Ralph was elected leader because he was the one who blew the conch.  He found the special shell and blew it, and blowing it was what brought all of the boys together.  This and the fact that he was tall and dignified-looking was the reason that the boys voted him as their leader.

Jack started to protest but the clamor changed from the general wish for a chief to an election by acclaim of Ralph himself. None of the boys could have found good reason for this; what intelligence had been shown was traceable to Piggy while the most obvious leader was Jack. (Ch. 1) 

Jack is given the responsibility of leader of the hunters.  This means that there is division in the group from the beginning.  It also means that Jack has power.  He takes responsibility for leading the initial exploration of the island, knife in hand, because he feels like that falls under the responsibility of the hunters’ leader. 

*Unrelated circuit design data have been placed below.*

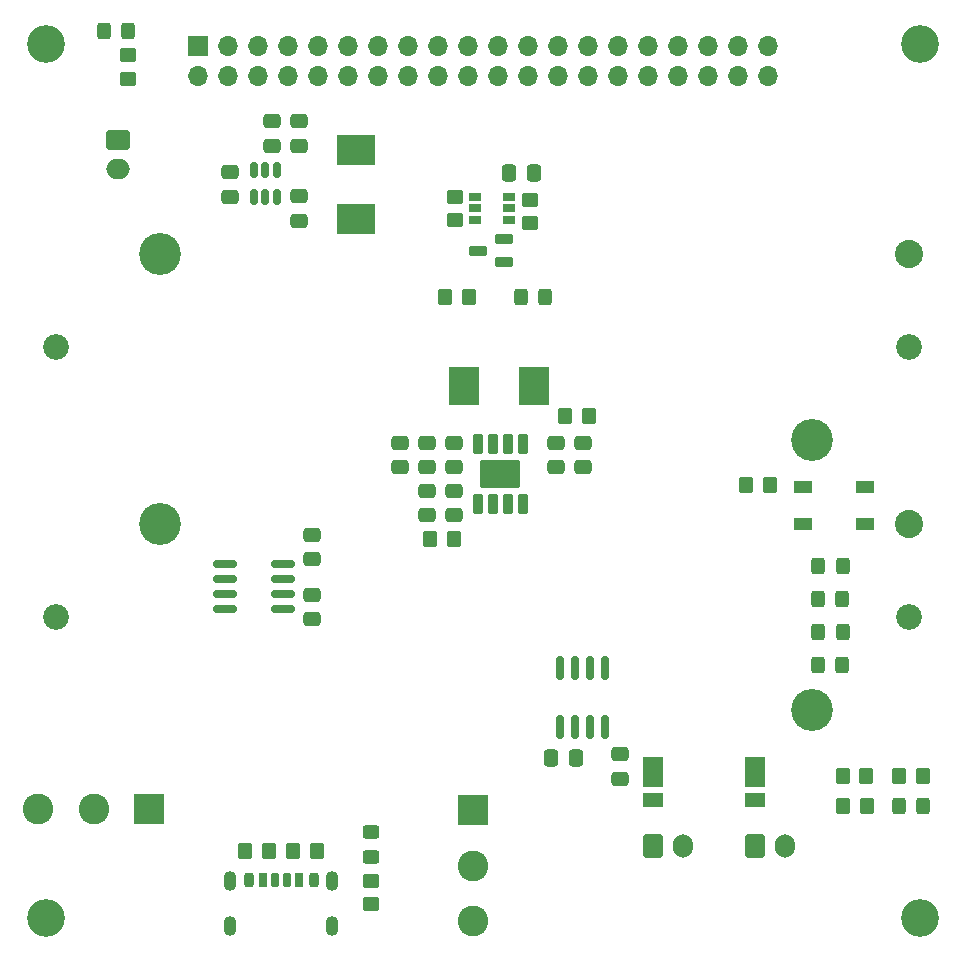
<source format=gts>
%TF.GenerationSoftware,KiCad,Pcbnew,8.0.6*%
%TF.CreationDate,2024-11-27T19:42:17+03:00*%
%TF.ProjectId,EPSv3,45505376-332e-46b6-9963-61645f706362,rev?*%
%TF.SameCoordinates,Original*%
%TF.FileFunction,Soldermask,Top*%
%TF.FilePolarity,Negative*%
%FSLAX46Y46*%
G04 Gerber Fmt 4.6, Leading zero omitted, Abs format (unit mm)*
G04 Created by KiCad (PCBNEW 8.0.6) date 2024-11-27 19:42:17*
%MOMM*%
%LPD*%
G01*
G04 APERTURE LIST*
G04 Aperture macros list*
%AMRoundRect*
0 Rectangle with rounded corners*
0 $1 Rounding radius*
0 $2 $3 $4 $5 $6 $7 $8 $9 X,Y pos of 4 corners*
0 Add a 4 corners polygon primitive as box body*
4,1,4,$2,$3,$4,$5,$6,$7,$8,$9,$2,$3,0*
0 Add four circle primitives for the rounded corners*
1,1,$1+$1,$2,$3*
1,1,$1+$1,$4,$5*
1,1,$1+$1,$6,$7*
1,1,$1+$1,$8,$9*
0 Add four rect primitives between the rounded corners*
20,1,$1+$1,$2,$3,$4,$5,0*
20,1,$1+$1,$4,$5,$6,$7,0*
20,1,$1+$1,$6,$7,$8,$9,0*
20,1,$1+$1,$8,$9,$2,$3,0*%
G04 Aperture macros list end*
%ADD10RoundRect,0.250000X-0.337500X-0.475000X0.337500X-0.475000X0.337500X0.475000X-0.337500X0.475000X0*%
%ADD11RoundRect,0.250000X-0.475000X0.337500X-0.475000X-0.337500X0.475000X-0.337500X0.475000X0.337500X0*%
%ADD12RoundRect,0.250000X0.475000X-0.337500X0.475000X0.337500X-0.475000X0.337500X-0.475000X-0.337500X0*%
%ADD13RoundRect,0.250000X-0.450000X0.350000X-0.450000X-0.350000X0.450000X-0.350000X0.450000X0.350000X0*%
%ADD14RoundRect,0.250000X-0.600000X-0.750000X0.600000X-0.750000X0.600000X0.750000X-0.600000X0.750000X0*%
%ADD15O,1.700000X2.000000*%
%ADD16RoundRect,0.250000X0.337500X0.475000X-0.337500X0.475000X-0.337500X-0.475000X0.337500X-0.475000X0*%
%ADD17R,3.200000X2.600000*%
%ADD18RoundRect,0.250000X0.325000X0.450000X-0.325000X0.450000X-0.325000X-0.450000X0.325000X-0.450000X0*%
%ADD19RoundRect,0.250000X-0.325000X-0.450000X0.325000X-0.450000X0.325000X0.450000X-0.325000X0.450000X0*%
%ADD20RoundRect,0.250000X-0.350000X-0.450000X0.350000X-0.450000X0.350000X0.450000X-0.350000X0.450000X0*%
%ADD21RoundRect,0.250000X0.450000X-0.350000X0.450000X0.350000X-0.450000X0.350000X-0.450000X-0.350000X0*%
%ADD22R,2.595000X2.595000*%
%ADD23C,2.595000*%
%ADD24RoundRect,0.102000X0.660400X0.279400X-0.660400X0.279400X-0.660400X-0.279400X0.660400X-0.279400X0*%
%ADD25RoundRect,0.150000X-0.150000X0.825000X-0.150000X-0.825000X0.150000X-0.825000X0.150000X0.825000X0*%
%ADD26RoundRect,0.250000X-0.750000X0.600000X-0.750000X-0.600000X0.750000X-0.600000X0.750000X0.600000X0*%
%ADD27O,2.000000X1.700000*%
%ADD28RoundRect,0.175000X-0.175000X-0.425000X0.175000X-0.425000X0.175000X0.425000X-0.175000X0.425000X0*%
%ADD29RoundRect,0.190000X0.190000X0.410000X-0.190000X0.410000X-0.190000X-0.410000X0.190000X-0.410000X0*%
%ADD30RoundRect,0.200000X0.200000X0.400000X-0.200000X0.400000X-0.200000X-0.400000X0.200000X-0.400000X0*%
%ADD31RoundRect,0.175000X0.175000X0.425000X-0.175000X0.425000X-0.175000X-0.425000X0.175000X-0.425000X0*%
%ADD32RoundRect,0.190000X-0.190000X-0.410000X0.190000X-0.410000X0.190000X0.410000X-0.190000X0.410000X0*%
%ADD33RoundRect,0.200000X-0.200000X-0.400000X0.200000X-0.400000X0.200000X0.400000X-0.200000X0.400000X0*%
%ADD34O,1.100000X1.700000*%
%ADD35RoundRect,0.233280X0.198720X-0.631220X0.198720X0.631220X-0.198720X0.631220X-0.198720X-0.631220X0*%
%ADD36RoundRect,0.102000X1.550000X-1.105000X1.550000X1.105000X-1.550000X1.105000X-1.550000X-1.105000X0*%
%ADD37RoundRect,0.102000X-0.750000X0.525000X-0.750000X-0.525000X0.750000X-0.525000X0.750000X0.525000X0*%
%ADD38RoundRect,0.102000X-0.750000X1.200000X-0.750000X-1.200000X0.750000X-1.200000X0.750000X1.200000X0*%
%ADD39C,3.200000*%
%ADD40RoundRect,0.051000X-0.476250X-0.279400X0.476250X-0.279400X0.476250X0.279400X-0.476250X0.279400X0*%
%ADD41RoundRect,0.250000X0.350000X0.450000X-0.350000X0.450000X-0.350000X-0.450000X0.350000X-0.450000X0*%
%ADD42RoundRect,0.150000X-0.825000X-0.150000X0.825000X-0.150000X0.825000X0.150000X-0.825000X0.150000X0*%
%ADD43R,1.550000X1.000000*%
%ADD44RoundRect,0.150000X-0.150000X0.512500X-0.150000X-0.512500X0.150000X-0.512500X0.150000X0.512500X0*%
%ADD45RoundRect,0.250000X-0.450000X0.325000X-0.450000X-0.325000X0.450000X-0.325000X0.450000X0.325000X0*%
%ADD46R,2.600000X3.200000*%
%ADD47R,1.700000X1.700000*%
%ADD48O,1.700000X1.700000*%
%ADD49C,3.550000*%
%ADD50C,2.390000*%
%ADD51C,2.184000*%
G04 APERTURE END LIST*
D10*
%TO.C,C5*%
X92625106Y-59857982D03*
X94700106Y-59857982D03*
%TD*%
D11*
%TO.C,C7*%
X96583606Y-82730482D03*
X96583606Y-84805482D03*
%TD*%
%TO.C,C11*%
X75947606Y-95585482D03*
X75947606Y-97660482D03*
%TD*%
D12*
%TO.C,C14*%
X74866606Y-63943482D03*
X74866606Y-61868482D03*
%TD*%
D13*
%TO.C,R11*%
X88074606Y-61905982D03*
X88074606Y-63905982D03*
%TD*%
D14*
%TO.C,J2*%
X113494606Y-116859982D03*
D15*
X115994606Y-116859982D03*
%TD*%
D16*
%TO.C,C1*%
X98256106Y-109387982D03*
X96181106Y-109387982D03*
%TD*%
D17*
%TO.C,L2*%
X79692606Y-63823982D03*
X79692606Y-57923982D03*
%TD*%
D18*
%TO.C,D3*%
X127707606Y-113451982D03*
X125657606Y-113451982D03*
%TD*%
D19*
%TO.C,D8*%
X118822106Y-93154482D03*
X120872106Y-93154482D03*
%TD*%
D20*
%TO.C,R5*%
X74374606Y-117261982D03*
X76374606Y-117261982D03*
%TD*%
D21*
%TO.C,R4*%
X80962606Y-121817982D03*
X80962606Y-119817982D03*
%TD*%
D22*
%TO.C,S1*%
X89598606Y-113831982D03*
D23*
X89598606Y-118531982D03*
X89598606Y-123231982D03*
%TD*%
D12*
%TO.C,C16*%
X72580606Y-57593482D03*
X72580606Y-55518482D03*
%TD*%
D24*
%TO.C,U3*%
X92214806Y-67401782D03*
X92214806Y-65522182D03*
X90030406Y-66461982D03*
%TD*%
D18*
%TO.C,D7*%
X120849606Y-95925982D03*
X118799606Y-95925982D03*
%TD*%
D25*
%TO.C,U1*%
X100771606Y-101832982D03*
X99501606Y-101832982D03*
X98231606Y-101832982D03*
X96961606Y-101832982D03*
X96961606Y-106782982D03*
X98231606Y-106782982D03*
X99501606Y-106782982D03*
X100771606Y-106782982D03*
%TD*%
D11*
%TO.C,C8*%
X87947606Y-82730482D03*
X87947606Y-84805482D03*
%TD*%
D12*
%TO.C,C3*%
X85661606Y-88869482D03*
X85661606Y-86794482D03*
%TD*%
D22*
%TO.C,S3*%
X62166606Y-113705982D03*
D23*
X57466606Y-113705982D03*
X52766606Y-113705982D03*
%TD*%
D26*
%TO.C,J4*%
X59520606Y-57083982D03*
D27*
X59520606Y-59583982D03*
%TD*%
D11*
%TO.C,C6*%
X98869606Y-82730482D03*
X98869606Y-84805482D03*
%TD*%
D28*
%TO.C,J3*%
X72842606Y-119769982D03*
D29*
X74862606Y-119769982D03*
D30*
X76092606Y-119769982D03*
D31*
X73842606Y-119769982D03*
D32*
X71822606Y-119769982D03*
D33*
X70592606Y-119769982D03*
D34*
X69022606Y-119849982D03*
X69022606Y-123649982D03*
X77662606Y-119849982D03*
X77662606Y-123649982D03*
%TD*%
D18*
%TO.C,D9*%
X95703606Y-70398982D03*
X93653606Y-70398982D03*
%TD*%
D35*
%TO.C,U2*%
X89979606Y-87941982D03*
X91249606Y-87941982D03*
X92519606Y-87941982D03*
X93789606Y-87941982D03*
X93789606Y-82861982D03*
X92519606Y-82861982D03*
X91249606Y-82861982D03*
X89979606Y-82861982D03*
D36*
X91884606Y-85401982D03*
%TD*%
D20*
%TO.C,R2*%
X120872606Y-110911982D03*
X122872606Y-110911982D03*
%TD*%
D11*
%TO.C,C2*%
X102044606Y-109112482D03*
X102044606Y-111187482D03*
%TD*%
D19*
%TO.C,D6*%
X118822106Y-98719982D03*
X120872106Y-98719982D03*
%TD*%
D12*
%TO.C,C12*%
X75947606Y-92580482D03*
X75947606Y-90505482D03*
%TD*%
D37*
%TO.C,D1*%
X104838606Y-112943982D03*
D38*
X104838606Y-110568982D03*
%TD*%
D20*
%TO.C,R8*%
X97361606Y-80465982D03*
X99361606Y-80465982D03*
%TD*%
D14*
%TO.C,J1*%
X104858606Y-116859982D03*
D15*
X107358606Y-116859982D03*
%TD*%
D39*
%TO.C,H4*%
X127431824Y-48970295D03*
%TD*%
D18*
%TO.C,D5*%
X120858606Y-101513982D03*
X118808606Y-101513982D03*
%TD*%
D19*
%TO.C,D10*%
X58296806Y-47843782D03*
X60346806Y-47843782D03*
%TD*%
D11*
%TO.C,C13*%
X69024606Y-59836482D03*
X69024606Y-61911482D03*
%TD*%
%TO.C,C10*%
X83375606Y-82730482D03*
X83375606Y-84805482D03*
%TD*%
D40*
%TO.C,IC1*%
X89782650Y-61943999D03*
X89782650Y-62894000D03*
X89782650Y-63844001D03*
X92589350Y-63844001D03*
X92589350Y-62894000D03*
X92589350Y-61943999D03*
%TD*%
D21*
%TO.C,R9*%
X94424606Y-64159982D03*
X94424606Y-62159982D03*
%TD*%
D41*
%TO.C,R7*%
X87931606Y-90879982D03*
X85931606Y-90879982D03*
%TD*%
D39*
%TO.C,H1*%
X53392000Y-122988000D03*
%TD*%
D20*
%TO.C,R10*%
X112728606Y-86273982D03*
X114728606Y-86273982D03*
%TD*%
D41*
%TO.C,R12*%
X89233000Y-70411000D03*
X87233000Y-70411000D03*
%TD*%
D42*
%TO.C,U4*%
X68581606Y-93004982D03*
X68581606Y-94274982D03*
X68581606Y-95544982D03*
X68581606Y-96814982D03*
X73531606Y-96814982D03*
X73531606Y-95544982D03*
X73531606Y-94274982D03*
X73531606Y-93004982D03*
%TD*%
D12*
%TO.C,C4*%
X87947606Y-88869482D03*
X87947606Y-86794482D03*
%TD*%
D43*
%TO.C,S2*%
X117538606Y-86451982D03*
X117538606Y-89651982D03*
X122788606Y-89651982D03*
X122788606Y-86451982D03*
%TD*%
D39*
%TO.C,H2*%
X127431824Y-122988000D03*
%TD*%
D44*
%TO.C,U5*%
X72956606Y-59614982D03*
X72006606Y-59614982D03*
X71056606Y-59614982D03*
X71056606Y-61889982D03*
X72006606Y-61889982D03*
X72956606Y-61889982D03*
%TD*%
D20*
%TO.C,R1*%
X120901606Y-113451982D03*
X122901606Y-113451982D03*
%TD*%
D41*
%TO.C,R6*%
X72310606Y-117261982D03*
X70310606Y-117261982D03*
%TD*%
D45*
%TO.C,D4*%
X80962606Y-115719982D03*
X80962606Y-117769982D03*
%TD*%
D20*
%TO.C,R3*%
X125682606Y-110911982D03*
X127682606Y-110911982D03*
%TD*%
D11*
%TO.C,C9*%
X85661606Y-82730482D03*
X85661606Y-84805482D03*
%TD*%
D46*
%TO.C,L1*%
X88807606Y-77925982D03*
X94707606Y-77925982D03*
%TD*%
D37*
%TO.C,D2*%
X113441106Y-112978482D03*
D38*
X113441106Y-110603482D03*
%TD*%
D21*
%TO.C,R13*%
X60337806Y-51891782D03*
X60337806Y-49891782D03*
%TD*%
D12*
%TO.C,C15*%
X74866606Y-57593482D03*
X74866606Y-55518482D03*
%TD*%
D47*
%TO.C,J5*%
X66260606Y-49169982D03*
D48*
X66260606Y-51709982D03*
X68800606Y-49169982D03*
X68800606Y-51709982D03*
X71340606Y-49169982D03*
X71340606Y-51709982D03*
X73880606Y-49169982D03*
X73880606Y-51709982D03*
X76420606Y-49169982D03*
X76420606Y-51709982D03*
X78960606Y-49169982D03*
X78960606Y-51709982D03*
X81500606Y-49169982D03*
X81500606Y-51709982D03*
X84040606Y-49169982D03*
X84040606Y-51709982D03*
X86580606Y-49169982D03*
X86580606Y-51709982D03*
X89120606Y-49169982D03*
X89120606Y-51709982D03*
X91660606Y-49169982D03*
X91660606Y-51709982D03*
X94200606Y-49169982D03*
X94200606Y-51709982D03*
X96740606Y-49169982D03*
X96740606Y-51709982D03*
X99280606Y-49169982D03*
X99280606Y-51709982D03*
X101820606Y-49169982D03*
X101820606Y-51709982D03*
X104360606Y-49169982D03*
X104360606Y-51709982D03*
X106900606Y-49169982D03*
X106900606Y-51709982D03*
X109440606Y-49169982D03*
X109440606Y-51709982D03*
X111980606Y-49169982D03*
X111980606Y-51709982D03*
X114520606Y-49169982D03*
X114520606Y-51709982D03*
%TD*%
D39*
%TO.C,H3*%
X53392000Y-48970295D03*
%TD*%
D49*
%TO.C,BT2*%
X63070606Y-66719982D03*
X118270606Y-82459982D03*
D50*
X126470606Y-66719982D03*
D51*
X54250606Y-74589982D03*
X126470606Y-74589982D03*
%TD*%
D49*
%TO.C,BT1*%
X63070606Y-89579982D03*
X118270606Y-105319982D03*
D50*
X126470606Y-89579982D03*
D51*
X54250606Y-97449982D03*
X126470606Y-97449982D03*
%TD*%
M02*

</source>
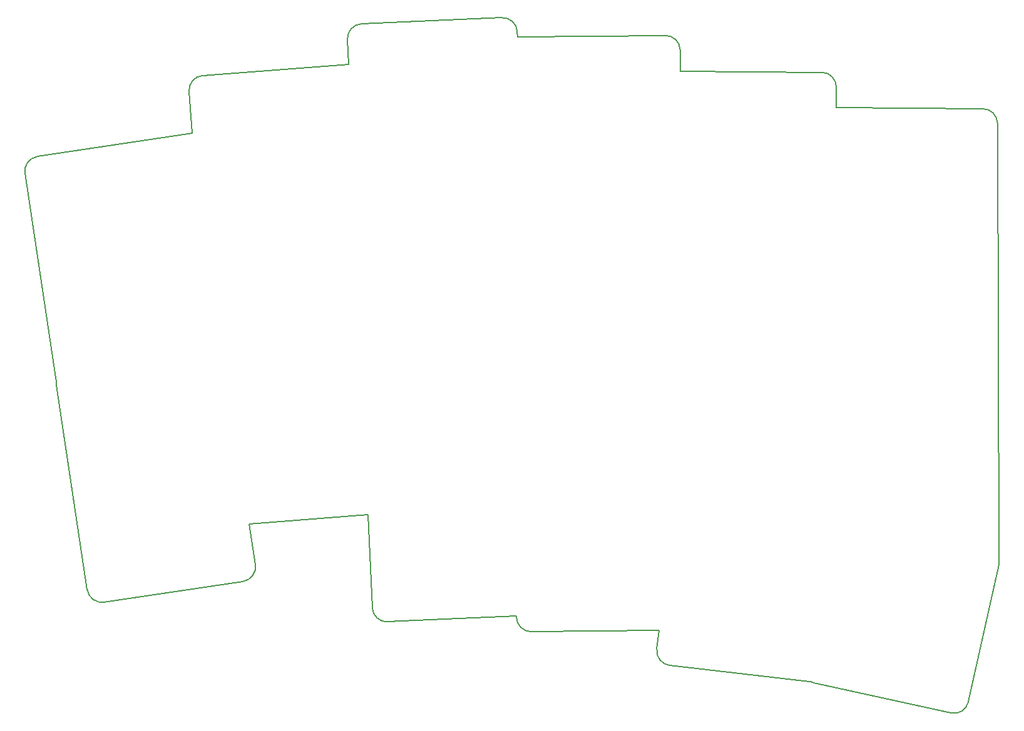
<source format=gbr>
%TF.GenerationSoftware,KiCad,Pcbnew,7.0.7*%
%TF.CreationDate,2023-10-01T20:36:35+02:00*%
%TF.ProjectId,goose_reversible_pcb_routed,676f6f73-655f-4726-9576-65727369626c,v1.0.0*%
%TF.SameCoordinates,Original*%
%TF.FileFunction,Profile,NP*%
%FSLAX46Y46*%
G04 Gerber Fmt 4.6, Leading zero omitted, Abs format (unit mm)*
G04 Created by KiCad (PCBNEW 7.0.7) date 2023-10-01 20:36:35*
%MOMM*%
%LPD*%
G01*
G04 APERTURE LIST*
%TA.AperFunction,Profile*%
%ADD10C,0.150000*%
%TD*%
G04 APERTURE END LIST*
D10*
X268273672Y-111293696D02*
G75*
G03*
X266291152Y-109276328I-1999972J17396D01*
G01*
X169221087Y-181022095D02*
X188012386Y-178213718D01*
X247151765Y-106269891D02*
G75*
G03*
X245134357Y-104287434I-1999965J-17509D01*
G01*
X265203040Y-191923709D02*
X283752674Y-196036069D01*
X225151218Y-104461815D02*
X225122239Y-103798174D01*
X188012384Y-178213708D02*
G75*
G03*
X189694800Y-175940068I-295584J1978008D01*
G01*
X290250499Y-175966731D02*
G75*
G03*
X290297892Y-175526550I-1952199J432831D01*
G01*
X188869464Y-170417625D02*
X204953717Y-169151765D01*
X247176528Y-109109521D02*
X247151746Y-106269891D01*
X162734857Y-151152721D02*
X162660965Y-150658229D01*
X264641387Y-191746900D02*
G75*
G03*
X264731880Y-191755133I226413J1987200D01*
G01*
X245763528Y-189596036D02*
X264641387Y-191746900D01*
X182555385Y-109725972D02*
G75*
G03*
X180718470Y-111876686I156915J-1993828D01*
G01*
X182555381Y-109725927D02*
X202291324Y-108172673D01*
X225151218Y-104461815D02*
X245134357Y-104287434D01*
X223036901Y-101887323D02*
X204054994Y-102716079D01*
X268249632Y-114043602D02*
X268273624Y-111293696D01*
X264731884Y-191755123D02*
G75*
G03*
X265203040Y-191923709I904016J1783823D01*
G01*
X202144132Y-104801429D02*
X202291324Y-108172673D01*
X268249632Y-114043602D02*
X288098874Y-114216821D01*
X162808768Y-151647235D02*
X162734860Y-151152724D01*
X290081441Y-116209449D02*
G75*
G03*
X288098874Y-114216821I-2000041J-7351D01*
G01*
X158522296Y-122965783D02*
X162660965Y-150658229D01*
X286138136Y-194516353D02*
X290250493Y-175966730D01*
X204054996Y-102716131D02*
G75*
G03*
X202144132Y-104801429I87204J-1998069D01*
G01*
X244288951Y-184870864D02*
X244002786Y-187382483D01*
X247176528Y-109109521D02*
X266291152Y-109276328D01*
X204953717Y-169151765D02*
X205505012Y-181778082D01*
X225122280Y-103798172D02*
G75*
G03*
X223036901Y-101887323I-1998080J-87228D01*
G01*
X207590345Y-183688949D02*
X225002761Y-182928702D01*
X225003743Y-183039091D02*
G75*
G03*
X227021111Y-185021557I1999957J17491D01*
G01*
X160204715Y-120692124D02*
X181165724Y-117559484D01*
X160204726Y-120692195D02*
G75*
G03*
X158522296Y-122965781I295574J-1978005D01*
G01*
X244002769Y-187382481D02*
G75*
G03*
X245763526Y-189596036I1987131J-226419D01*
G01*
X225002761Y-182928702D02*
X225003723Y-183039091D01*
X290081418Y-116209449D02*
X290297893Y-175526550D01*
X189694801Y-175940068D02*
X188869464Y-170417625D01*
X180718470Y-111876686D02*
X181165724Y-117559484D01*
X227021111Y-185021558D02*
X244288951Y-184870864D01*
X205505049Y-181778080D02*
G75*
G03*
X207590345Y-183688948I1998051J87180D01*
G01*
X162808770Y-151647237D02*
X166947444Y-179339685D01*
X166947505Y-179339676D02*
G75*
G03*
X169221084Y-181022093I1977995J295576D01*
G01*
X283752659Y-196036138D02*
G75*
G03*
X286138136Y-194516353I432841J1952638D01*
G01*
M02*

</source>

A person like Jack should never have power.  Jack wants power in order to have power.  When the boys are creating their society, he is more interested in the fact that they get to punish people who break rules than the need for having rules in the first place.  Later, he ties a boy to a tree and has him beaten for apparently no reason.  Jack is a bully who likes power and violence for its own sake.

Like power being the more interesting part of leadership, Jack is more interested in the violence of hunting than the meat. The first time he sees a pig, he can't even stab it because he is so focused on the enormity of killing it.  Under Jack's leadership, pig hunting becomes more about war paint and a pig dance than the meat.

Then Maurice pretended to be the pig and ran squealing into the center, and the hunters, circling still, pretended to beat him. As they danced, they sang.
“Kill the pig. Cut her throat. Bash her in.” (Ch. 4)

After the schism, most of the older boys side with Jack at first because he has the hunters, and the pig dances.  Jack's brutal leadership makes it impossible for any compromise.  His civilization is all about him. It's not about order.  It's a commitment to savagery.